Plus de 20% de plaintes pour agressions sexuelles en 2018
Les deux tiers des femmes préfèrent alors se tourner vers "une autre solution", selon l'enquête de l'ONDRP, en trouvant du soutien auprès de l'entourage, d'une association ou du corps médical.
"Dire que la justice peine à accompagner les victimes, c'est nier les efforts qui sont poursuivis", regrette Agnès Thibault-Lecuivre.
Cette dernière rappelle que la mise en place de la plateforme de signalement des violences sexuelles et sexistes depuis un an est une "première étape pour libérer la parole" et que cette libération se traduit en chiffre: entre 2017 et 2018, les plaintes pour viols ont connu une augmentation de 17%, celles pour agressions sexuelles de 20%.

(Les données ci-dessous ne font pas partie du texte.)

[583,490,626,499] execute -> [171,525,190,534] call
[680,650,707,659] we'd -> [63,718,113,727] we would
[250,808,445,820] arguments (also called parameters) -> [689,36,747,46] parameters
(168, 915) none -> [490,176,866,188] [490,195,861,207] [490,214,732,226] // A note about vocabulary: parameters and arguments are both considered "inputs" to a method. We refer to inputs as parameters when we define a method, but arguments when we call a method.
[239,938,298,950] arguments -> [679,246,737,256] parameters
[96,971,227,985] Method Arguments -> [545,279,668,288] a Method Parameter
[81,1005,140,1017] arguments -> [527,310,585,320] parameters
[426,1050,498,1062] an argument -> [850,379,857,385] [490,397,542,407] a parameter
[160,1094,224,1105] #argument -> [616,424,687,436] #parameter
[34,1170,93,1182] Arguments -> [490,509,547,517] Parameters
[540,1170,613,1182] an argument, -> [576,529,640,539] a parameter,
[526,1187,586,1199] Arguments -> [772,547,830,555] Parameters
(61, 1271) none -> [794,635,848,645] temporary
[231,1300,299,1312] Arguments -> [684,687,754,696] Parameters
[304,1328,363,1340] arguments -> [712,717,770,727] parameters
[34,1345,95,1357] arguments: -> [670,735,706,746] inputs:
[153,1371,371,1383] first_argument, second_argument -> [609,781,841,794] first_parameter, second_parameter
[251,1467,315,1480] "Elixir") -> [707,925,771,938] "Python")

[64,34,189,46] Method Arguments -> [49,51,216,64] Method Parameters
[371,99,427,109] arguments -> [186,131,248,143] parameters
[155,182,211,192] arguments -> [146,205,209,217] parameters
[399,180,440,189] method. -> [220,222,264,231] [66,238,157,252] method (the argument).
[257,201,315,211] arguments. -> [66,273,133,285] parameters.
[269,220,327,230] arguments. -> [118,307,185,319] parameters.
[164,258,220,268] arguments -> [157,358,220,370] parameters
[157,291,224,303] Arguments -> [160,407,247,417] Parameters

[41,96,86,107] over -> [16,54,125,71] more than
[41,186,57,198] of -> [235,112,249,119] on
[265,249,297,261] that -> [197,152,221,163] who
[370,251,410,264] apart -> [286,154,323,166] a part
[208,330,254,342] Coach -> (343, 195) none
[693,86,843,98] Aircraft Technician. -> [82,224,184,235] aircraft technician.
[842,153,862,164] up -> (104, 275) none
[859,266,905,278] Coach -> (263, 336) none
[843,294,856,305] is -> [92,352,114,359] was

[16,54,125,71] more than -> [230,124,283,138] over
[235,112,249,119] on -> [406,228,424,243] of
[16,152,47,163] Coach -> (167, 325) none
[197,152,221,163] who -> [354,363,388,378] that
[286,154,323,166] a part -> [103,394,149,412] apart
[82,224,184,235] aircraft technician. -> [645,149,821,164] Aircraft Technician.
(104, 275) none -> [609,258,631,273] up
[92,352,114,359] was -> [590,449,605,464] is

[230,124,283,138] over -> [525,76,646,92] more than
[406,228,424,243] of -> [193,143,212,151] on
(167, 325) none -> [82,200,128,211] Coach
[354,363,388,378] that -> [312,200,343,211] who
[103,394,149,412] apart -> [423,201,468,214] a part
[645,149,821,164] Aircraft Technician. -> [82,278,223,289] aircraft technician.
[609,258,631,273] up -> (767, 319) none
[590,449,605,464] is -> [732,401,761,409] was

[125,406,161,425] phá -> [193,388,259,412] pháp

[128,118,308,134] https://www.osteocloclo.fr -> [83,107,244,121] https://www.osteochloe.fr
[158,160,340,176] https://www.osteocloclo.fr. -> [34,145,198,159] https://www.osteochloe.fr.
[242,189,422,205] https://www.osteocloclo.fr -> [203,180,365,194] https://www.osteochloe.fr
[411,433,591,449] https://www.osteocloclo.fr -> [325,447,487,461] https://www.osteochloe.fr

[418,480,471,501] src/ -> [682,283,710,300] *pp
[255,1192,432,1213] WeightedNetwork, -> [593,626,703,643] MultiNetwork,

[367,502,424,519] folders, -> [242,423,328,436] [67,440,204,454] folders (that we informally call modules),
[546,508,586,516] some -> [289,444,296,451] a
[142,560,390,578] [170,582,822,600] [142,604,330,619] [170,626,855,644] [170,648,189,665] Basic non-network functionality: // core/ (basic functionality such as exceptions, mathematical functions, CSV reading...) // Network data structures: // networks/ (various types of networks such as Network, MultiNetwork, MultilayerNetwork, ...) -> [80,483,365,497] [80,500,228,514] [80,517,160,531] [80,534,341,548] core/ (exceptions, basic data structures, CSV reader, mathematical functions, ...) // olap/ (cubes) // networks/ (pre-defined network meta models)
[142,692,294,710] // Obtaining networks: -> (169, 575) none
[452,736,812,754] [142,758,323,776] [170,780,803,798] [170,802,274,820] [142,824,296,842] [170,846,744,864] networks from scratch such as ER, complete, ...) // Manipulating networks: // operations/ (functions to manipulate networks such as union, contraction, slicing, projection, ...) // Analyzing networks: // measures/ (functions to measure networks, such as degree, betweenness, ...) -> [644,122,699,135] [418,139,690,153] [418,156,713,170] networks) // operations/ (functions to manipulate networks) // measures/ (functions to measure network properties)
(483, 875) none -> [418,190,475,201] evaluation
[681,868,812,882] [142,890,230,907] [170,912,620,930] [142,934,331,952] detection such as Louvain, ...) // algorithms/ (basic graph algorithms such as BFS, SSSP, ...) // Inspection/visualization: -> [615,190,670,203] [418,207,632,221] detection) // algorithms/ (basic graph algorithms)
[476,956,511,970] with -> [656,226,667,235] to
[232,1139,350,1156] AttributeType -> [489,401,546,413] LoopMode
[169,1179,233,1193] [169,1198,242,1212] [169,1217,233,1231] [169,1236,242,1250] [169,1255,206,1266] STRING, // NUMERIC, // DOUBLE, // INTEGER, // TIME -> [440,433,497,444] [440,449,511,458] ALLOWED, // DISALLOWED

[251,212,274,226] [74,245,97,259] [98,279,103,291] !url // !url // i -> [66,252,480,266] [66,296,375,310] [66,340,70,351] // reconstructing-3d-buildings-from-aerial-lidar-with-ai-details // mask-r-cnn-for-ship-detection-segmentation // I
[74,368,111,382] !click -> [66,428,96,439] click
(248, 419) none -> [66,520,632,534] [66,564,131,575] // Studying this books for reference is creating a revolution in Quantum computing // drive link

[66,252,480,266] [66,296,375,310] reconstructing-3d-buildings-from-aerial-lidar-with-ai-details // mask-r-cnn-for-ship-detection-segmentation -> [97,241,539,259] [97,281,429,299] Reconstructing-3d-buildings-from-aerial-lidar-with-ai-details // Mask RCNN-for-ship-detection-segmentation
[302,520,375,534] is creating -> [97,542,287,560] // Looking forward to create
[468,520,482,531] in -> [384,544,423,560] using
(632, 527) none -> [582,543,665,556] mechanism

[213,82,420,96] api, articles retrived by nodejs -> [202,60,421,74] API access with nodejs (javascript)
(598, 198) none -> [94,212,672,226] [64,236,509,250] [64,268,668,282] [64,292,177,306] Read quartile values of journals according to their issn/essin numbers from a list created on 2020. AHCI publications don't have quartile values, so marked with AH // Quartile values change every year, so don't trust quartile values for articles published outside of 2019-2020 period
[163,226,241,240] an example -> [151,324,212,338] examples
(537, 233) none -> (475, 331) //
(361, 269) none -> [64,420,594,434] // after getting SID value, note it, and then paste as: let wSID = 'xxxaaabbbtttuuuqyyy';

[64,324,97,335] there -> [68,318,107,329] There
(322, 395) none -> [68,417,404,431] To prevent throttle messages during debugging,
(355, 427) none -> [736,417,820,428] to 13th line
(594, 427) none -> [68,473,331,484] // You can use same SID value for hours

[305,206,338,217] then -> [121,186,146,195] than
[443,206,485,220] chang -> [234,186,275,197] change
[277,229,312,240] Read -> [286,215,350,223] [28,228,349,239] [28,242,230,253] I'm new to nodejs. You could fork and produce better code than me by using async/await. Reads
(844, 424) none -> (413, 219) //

Des "loupés" dans l'accueil des commissariats
Sur notre plateau, Anaïs Leleux, membre du comité de pilotage du collectif #NousToutes a mis en cause la prise en charge des affaires de violences sexuelles par la police:
"Ce viol m'a ravagée. (...) Je n'avais pas la force, comme un nombre incalculable de copines avant moi, d'aller au commissariat d'entendre un agent de la police me culpabiliser, tenir des propos inappropriés", a déclaré la militante.
"Certains policiers ne sont pas encore totalement formés, mais ça s’est amélioré depuis le lancement de #MeToo. Il faut désormais rendre plus efficace toute la chaîne pénale, de la prise de plainte jusqu’à l’exécution de la peine", estime Me Haddad. Face aux reproches, Christophe Castaner a toutefois tenu à saluer le travail des forces de l'ordre grâce à qui "il y a peut-être une femme, deux femmes, dix femmes qui sont sauvées". Le ministre de l'Intérieur reconnaît toutefois "qu'il arrive qu'il y ait des loupés, c'est insupportable et je les condamne, et il nous faut améliorer cela de façon permanente (...)".
Cette critique répandue ne se traduit en tout cas pas dans les enquêtes auprès de la population. Dans une précédente étude de l'ONDRP publiée en janvier, l'Observatoire établissait que "près des deux tiers (63%) des victimes de violences sexuelles hors ménage ayant déposé plainte pensent avoir eu raison de le faire". Un pourcentage qui passe à 83% pour les violences physiques ou sexuelles intra-ménages.